FFA - ETB And FFA: An Opportunity For A Swap

2024-01-09 16:34:52 ET

Summary

  • Both the Eaton Vance Tax-Managed Buy-Write Income Fund and the First Trust Enhanced Equity Income Fund implement an options writing strategy but carry it out in different ways.
  • They both deliver respectable distribution yields, with ETB paying monthly and FFA paying quarterly.
  • However, the valuation difference between the two makes ETB look much more appealing on both an absolute and relative basis.

Written by Nick Ackerman, co-produced by Stanford Chemist.

In mid-2023, I wrote an update that covered both the Eaton Vance Tax-Managed Buy-Write Income Fund ( ETB ) and the First Trust Enhanced Equity Income Fund ( FFA ). At that time, both funds were attractively priced with regard to the discounts that these closed-end funds traded at. In that piece, we also looked at how the funds implemented a similar strategy, but they had some nuances.

In particular, FFA has a bit more flexibility in its approach as ETB takes a relatively more mechanical approach to writing calls against the S&P 500 Index. FFA, on the other hand, can write against indexes or underlying positions of the fund (i.e., write covered calls.) In addition to that flexibility, FFA also takes a more active approach in terms of how overwritten its portfolio is. The last fact sheet available has the fund about 67% overwritten whereas ETB overwrites nearly 100% of its portfolio. Having a higher portion of the portfolio overwritten can be a more defensive approach, as writing calls is a slightly defensive strategy. Premiums can be taken in to offset some losses, but they ultimately work best in a flat market with limited movement one way or another.
------------------------
THE TASK:
Can you pick up the article comparing ETB and FFA where it stops and keep it going? The data has nothing to do with this.
------------------------
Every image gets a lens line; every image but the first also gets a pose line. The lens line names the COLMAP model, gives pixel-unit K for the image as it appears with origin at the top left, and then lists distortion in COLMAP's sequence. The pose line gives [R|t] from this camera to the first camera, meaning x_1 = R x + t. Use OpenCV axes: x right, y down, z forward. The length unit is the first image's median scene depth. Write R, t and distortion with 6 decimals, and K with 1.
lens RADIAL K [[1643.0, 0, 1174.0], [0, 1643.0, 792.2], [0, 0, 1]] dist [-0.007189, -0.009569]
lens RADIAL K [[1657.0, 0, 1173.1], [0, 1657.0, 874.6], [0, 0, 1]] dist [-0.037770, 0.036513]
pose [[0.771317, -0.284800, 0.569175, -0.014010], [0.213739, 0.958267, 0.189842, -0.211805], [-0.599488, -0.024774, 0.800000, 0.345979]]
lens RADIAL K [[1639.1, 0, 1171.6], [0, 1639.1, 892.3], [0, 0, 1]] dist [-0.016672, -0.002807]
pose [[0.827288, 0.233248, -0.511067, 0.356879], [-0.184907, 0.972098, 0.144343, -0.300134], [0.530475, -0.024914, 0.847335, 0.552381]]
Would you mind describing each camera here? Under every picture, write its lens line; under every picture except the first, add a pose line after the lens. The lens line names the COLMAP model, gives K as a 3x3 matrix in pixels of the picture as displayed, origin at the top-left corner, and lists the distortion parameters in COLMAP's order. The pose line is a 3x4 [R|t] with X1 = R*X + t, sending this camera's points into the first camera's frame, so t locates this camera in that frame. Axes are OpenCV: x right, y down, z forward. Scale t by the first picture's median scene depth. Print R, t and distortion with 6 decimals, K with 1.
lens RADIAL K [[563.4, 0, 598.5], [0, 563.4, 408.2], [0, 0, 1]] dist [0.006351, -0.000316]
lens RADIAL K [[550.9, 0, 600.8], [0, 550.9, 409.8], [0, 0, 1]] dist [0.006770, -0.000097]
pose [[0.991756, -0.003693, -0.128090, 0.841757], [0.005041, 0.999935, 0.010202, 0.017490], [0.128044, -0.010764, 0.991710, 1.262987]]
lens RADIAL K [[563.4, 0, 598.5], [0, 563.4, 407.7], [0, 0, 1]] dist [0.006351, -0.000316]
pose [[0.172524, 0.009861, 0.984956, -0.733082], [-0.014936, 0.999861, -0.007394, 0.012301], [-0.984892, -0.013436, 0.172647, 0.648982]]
------------------------
EXERCISE RESULT:
Options writing can also end up capping potential upside as well. In the case of writing against indexes, they are cash settled, so they are technically writing naked calls, as an index can't be owned directly. However, they hold securities in their underlying portfolio that will generally be rising if the index is rising and falling if the index is falling.

Since that prior coverage of the two funds, I had covered FFA more recently , which I ended up switching the fund to a 'Hold' rating given the narrow discount on an absolute and relative basis. Today, it looks like FFA remains a hold, and ETB is still a 'Buy' candidate, which opens up a potential swap opportunity.

ETB Basics

  • 1-Year Z-score: -1.51.
  • Discount: -10.02%.
  • Distribution Yield: 8.71%.
  • Expense Ratio: 1.12%.
  • Leverage: N/A.
  • Managed Assets: $417.4 million.
  • Structure: Perpetual.

ETB's investment objective is "to provide current income and gains, with a secondary objective of capital appreciation."

To achieve that objective, they'll focus on "a diversified portfolio of common stocks and write call options on one or more U.S. indices on a substantial portion of the value of its common stock portfolio to seek to generate current earnings from the option premium."

FFA Basics

  • 1-Year Z-score: -0.17.
  • Discount: -4.42%.
  • Distribution Yield: 7.02%.
  • Expense Ratio: 1.13%.
  • Leverage: N/A.
  • Managed Assets: $374.6 million.
  • Structure: Perpetual.

FFA's objective is to "provide a high level of current income and gains and, to a lesser extent, capital appreciation." It attempts to do this by investing in "a diversified portfolio of equity securities." So, we are looking at a rather simple portfolio. It then utilizes an option strategy "on an ongoing and consistent basis… on a portion of the Fund's Managed Assets."

The Swap Opportunity And Risk

Since that prior coverage where we looked at both of these funds, it is worth noting that FFA has performed significantly better. However, this was a more recent trend in terms of a total NAV return basis. The funds had been moving nearly identically up until the last month or so.

YCharts

Where we can see the main difference has come from and in a more material manner was the total share price returns. That's ultimately what has pushed this swap opportunity in favor of picking up ETB over FFA at this time.

Besides the ETB's discount currently being the deepest on a relative basis - and even despite the stronger long-term historical results of FFA - ETB has consistently traded at a richer valuation than FFA except for more recently. The depth of the discount for ETB has been quite extreme on a relative basis, and the downfall from a premium certainly made for a more dramatic fall.

Data by YCharts

One of the reasons for this difference could be that FFA pays a quarterly distribution, whereas ETB pays monthly.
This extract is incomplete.